Ask Sam letter


To Sam

Multiple Sclerosis

My Mum was diagnosed with MS in April 2011 and at first there wasn't really a change, but then house work got shifted onto me and my brothers. I'm okay with that because I know it's not her fault, but I feel like I've had to grow up a lot quicker than other kids my age and am being stopped from doing "teen things".
Something I'm not so okay with is the constant shrieking and expectancy to be able to do things that I have no experience with at once all the while having some form of a social life - but again it's not her fault. After an "incident", if you want to call it that, of shrieking, I usually feel terrible and take it out on myself but I'm not sure how to tell her this, what should I do?
Ask Sam


Hi there,

Thank you for your letter and well done for contacting me. It sounds like your mum being diagnosed with MS has meant a lot of change for you and your brothers over the last couple of years and I imagine that wasn’t easy.

It sounds like you really care about your mum and want to be there for her, but I can hear how hard it is to cope when your mum is upset and shrieking. I’m not sure from what you’ve said whether the shrieking is being directed at you but if that is happening, then that’s not ok. It also sounds like sometimes you perhaps feel like you’re being asked to take on more than you can handle and that too is not fair - you deserve to be happy and to have a life too.

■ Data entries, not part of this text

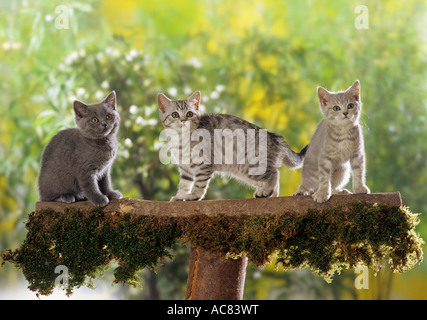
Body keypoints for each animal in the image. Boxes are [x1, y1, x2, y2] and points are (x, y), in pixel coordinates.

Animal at [157, 90, 308, 201]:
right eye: (175, 115)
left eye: (189, 114)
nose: (183, 120)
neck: (180, 140)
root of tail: (275, 137)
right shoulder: (185, 168)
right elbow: (184, 184)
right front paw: (180, 197)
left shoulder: (203, 165)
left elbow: (199, 183)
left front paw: (195, 195)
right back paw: (269, 194)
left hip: (251, 166)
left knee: (274, 174)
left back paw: (266, 191)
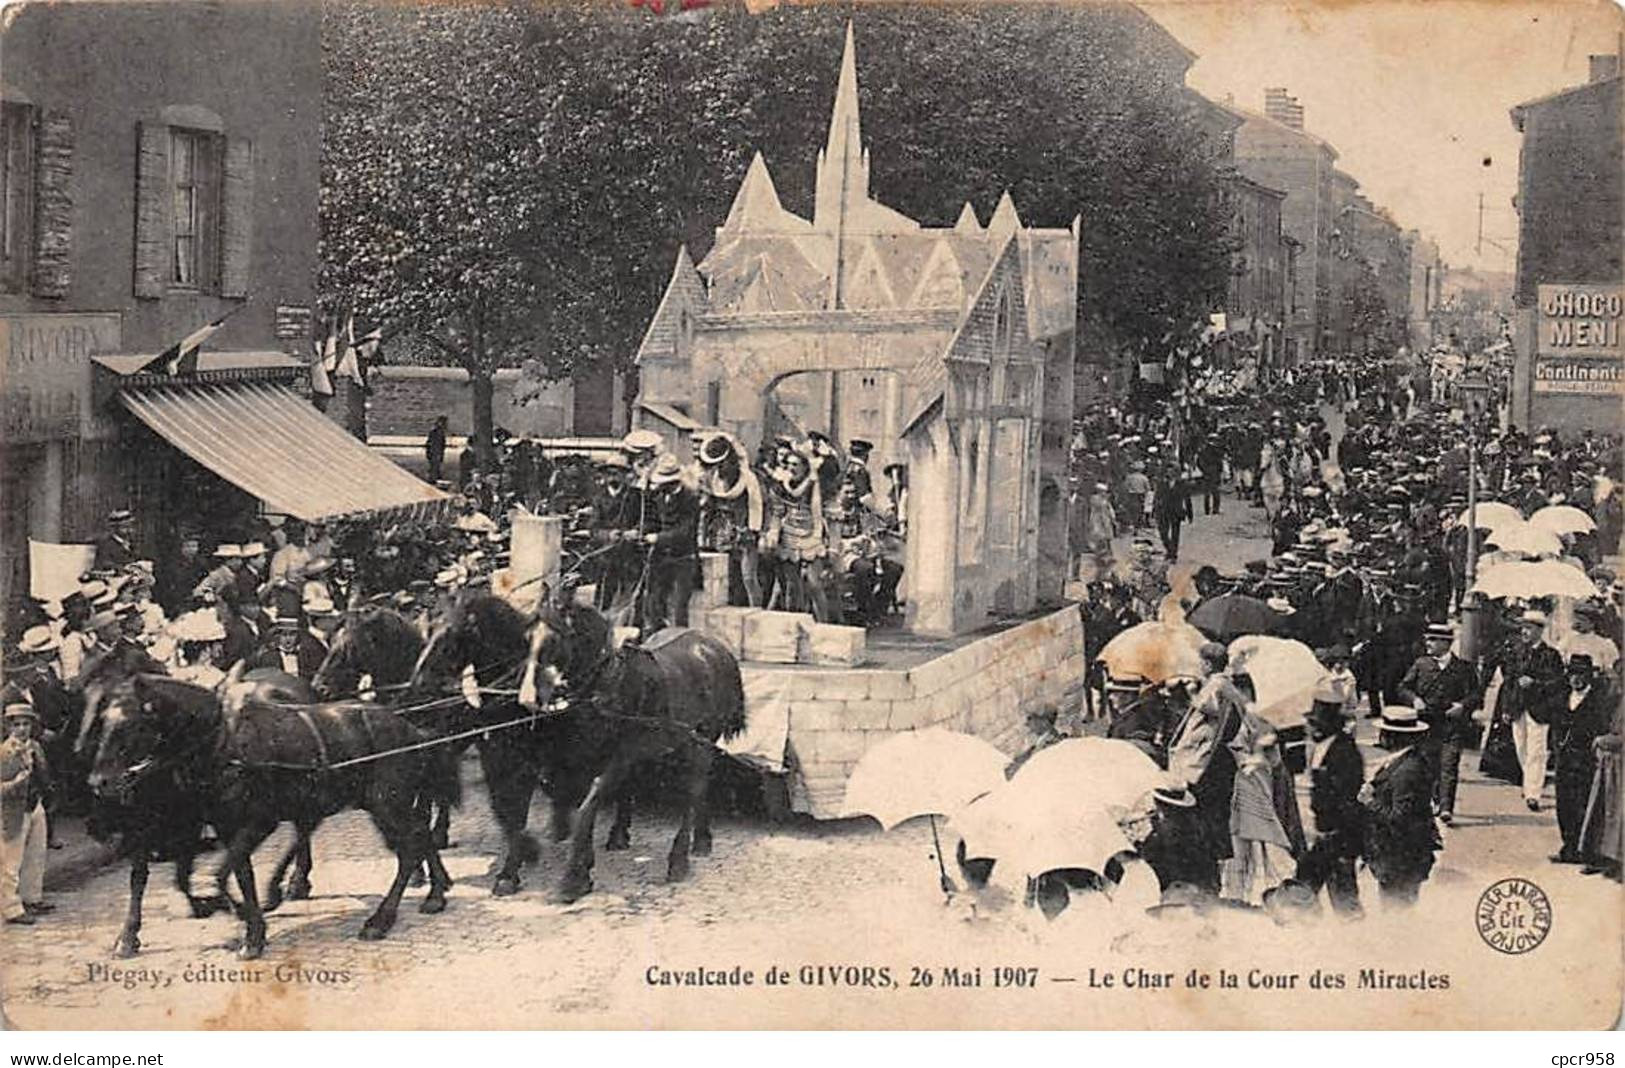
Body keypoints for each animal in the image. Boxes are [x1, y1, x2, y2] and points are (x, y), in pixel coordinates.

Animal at [86, 669, 461, 955]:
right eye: (101, 723)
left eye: (132, 725)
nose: (99, 782)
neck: (223, 744)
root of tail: (410, 729)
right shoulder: (219, 826)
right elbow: (236, 873)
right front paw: (251, 926)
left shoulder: (257, 822)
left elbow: (221, 874)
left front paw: (242, 919)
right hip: (382, 804)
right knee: (418, 834)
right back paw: (435, 893)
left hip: (387, 803)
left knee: (408, 849)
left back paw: (379, 920)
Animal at [416, 588, 750, 903]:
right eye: (527, 639)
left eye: (453, 632)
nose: (419, 680)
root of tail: (713, 646)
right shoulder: (520, 756)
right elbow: (512, 811)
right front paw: (521, 865)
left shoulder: (598, 759)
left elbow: (581, 807)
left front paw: (571, 875)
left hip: (699, 744)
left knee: (694, 791)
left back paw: (684, 855)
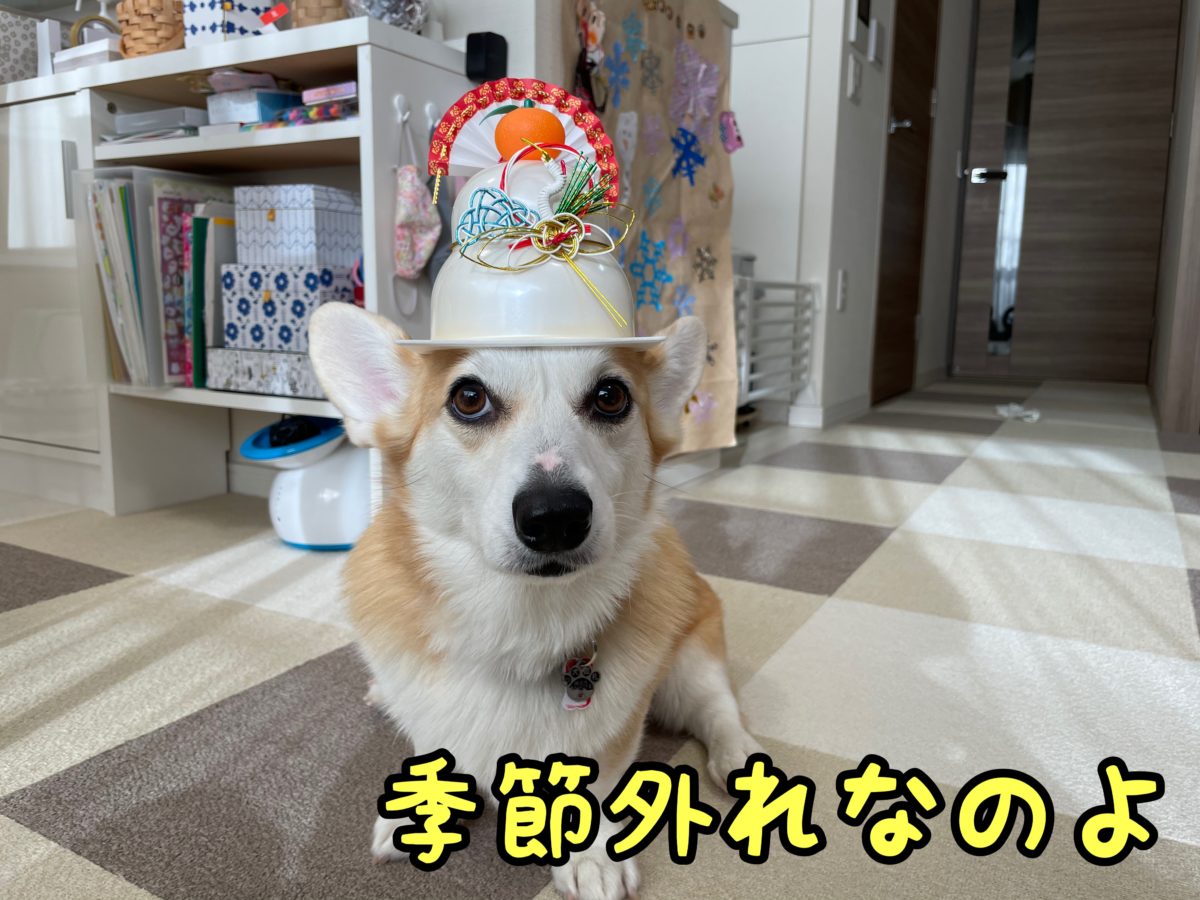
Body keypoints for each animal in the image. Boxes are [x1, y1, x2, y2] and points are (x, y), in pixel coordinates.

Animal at [309, 303, 761, 899]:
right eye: (469, 398)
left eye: (610, 396)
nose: (555, 517)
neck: (516, 618)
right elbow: (433, 742)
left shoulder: (613, 729)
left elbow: (597, 777)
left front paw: (591, 856)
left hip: (691, 660)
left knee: (718, 707)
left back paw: (741, 760)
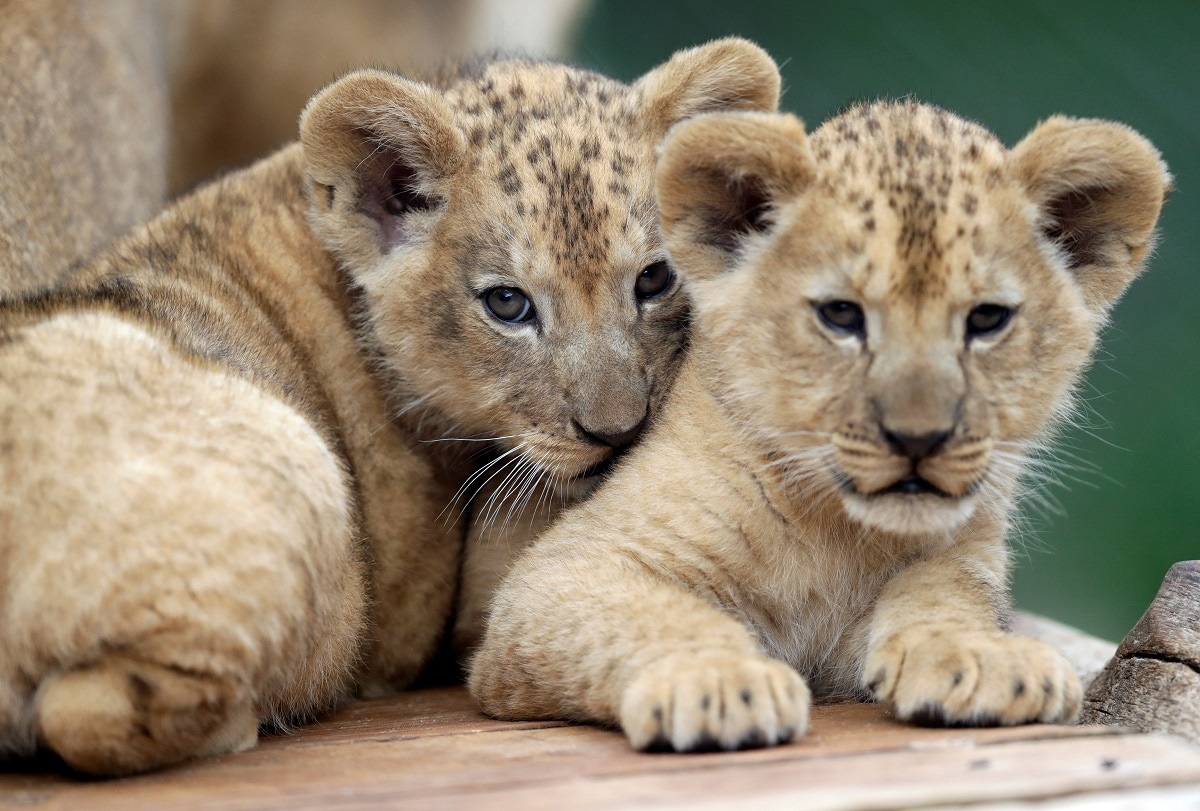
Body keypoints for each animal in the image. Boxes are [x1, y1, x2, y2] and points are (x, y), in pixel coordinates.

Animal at [468, 103, 1171, 753]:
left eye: (987, 319)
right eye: (840, 315)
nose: (918, 440)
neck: (839, 532)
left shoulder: (959, 553)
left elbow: (950, 589)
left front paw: (981, 656)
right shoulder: (561, 572)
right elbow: (654, 613)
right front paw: (720, 680)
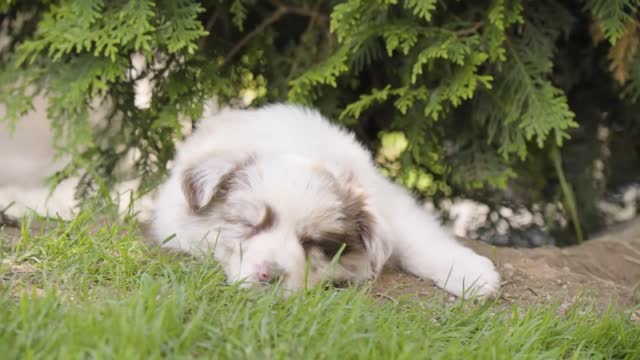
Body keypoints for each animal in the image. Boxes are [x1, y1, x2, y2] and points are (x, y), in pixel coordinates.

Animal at [151, 104, 500, 298]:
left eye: (312, 242)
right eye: (248, 225)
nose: (269, 276)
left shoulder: (384, 198)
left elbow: (417, 238)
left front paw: (472, 275)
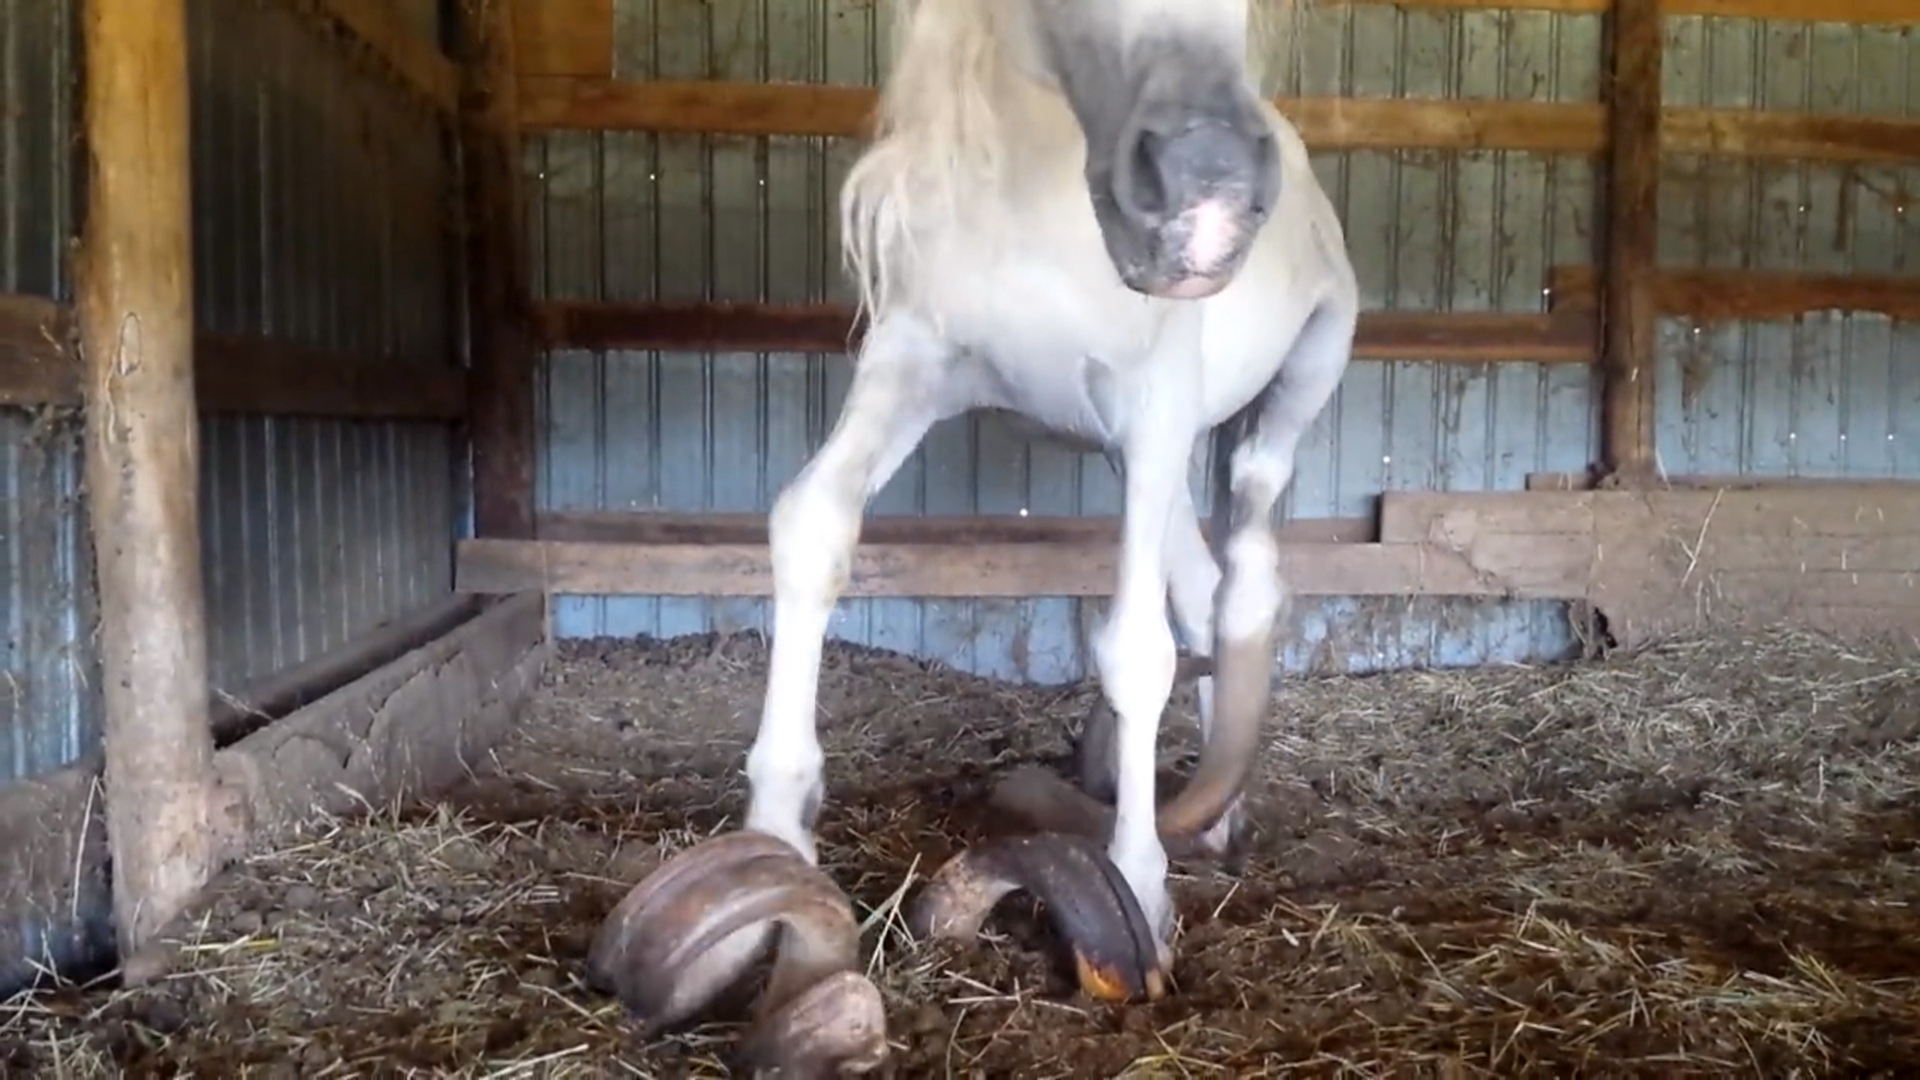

I understand that it could be difficult for your mum to adjust to her illness and that it may get her down. It sounds like you try really hard to see things from her point of view. I’m concerned that sometimes her behaviour is leaving you feeling terrible and that you’ve been taking things out on yourself.

It also sounds like having to do so much for your mum could be frustrating and lonely for you at times, especially when you’re stopped from doing ‘teen things’. I can hear that it doesn’t feel fair for you at times. It sounds like you and your brothers are acting as carers for your mum so it might be that your family can get some extra support from social care or the health service. You should be able to get advice from YoungCarers. There is also more information and ideas on the young carers page in Explore and lots of young people have written on the message boards about their experiences of being a carer, which you might like to take a look at.

Maybe you could have a think about whether there are any other adults in your life who you may like to talk to about things at home - perhaps another family member or a teacher. It’s important that people are aware of that impact that things are having on you. There is always someone here for you to talk to at ChildLine. You can call on 0800 1111 (all calls are free and don’t show up on the bill) or log in for a 1-2-1 chat (it works like instant messenger).

Well done again for writing this letter and please remember ChildLine is always here to support you in any way that we can.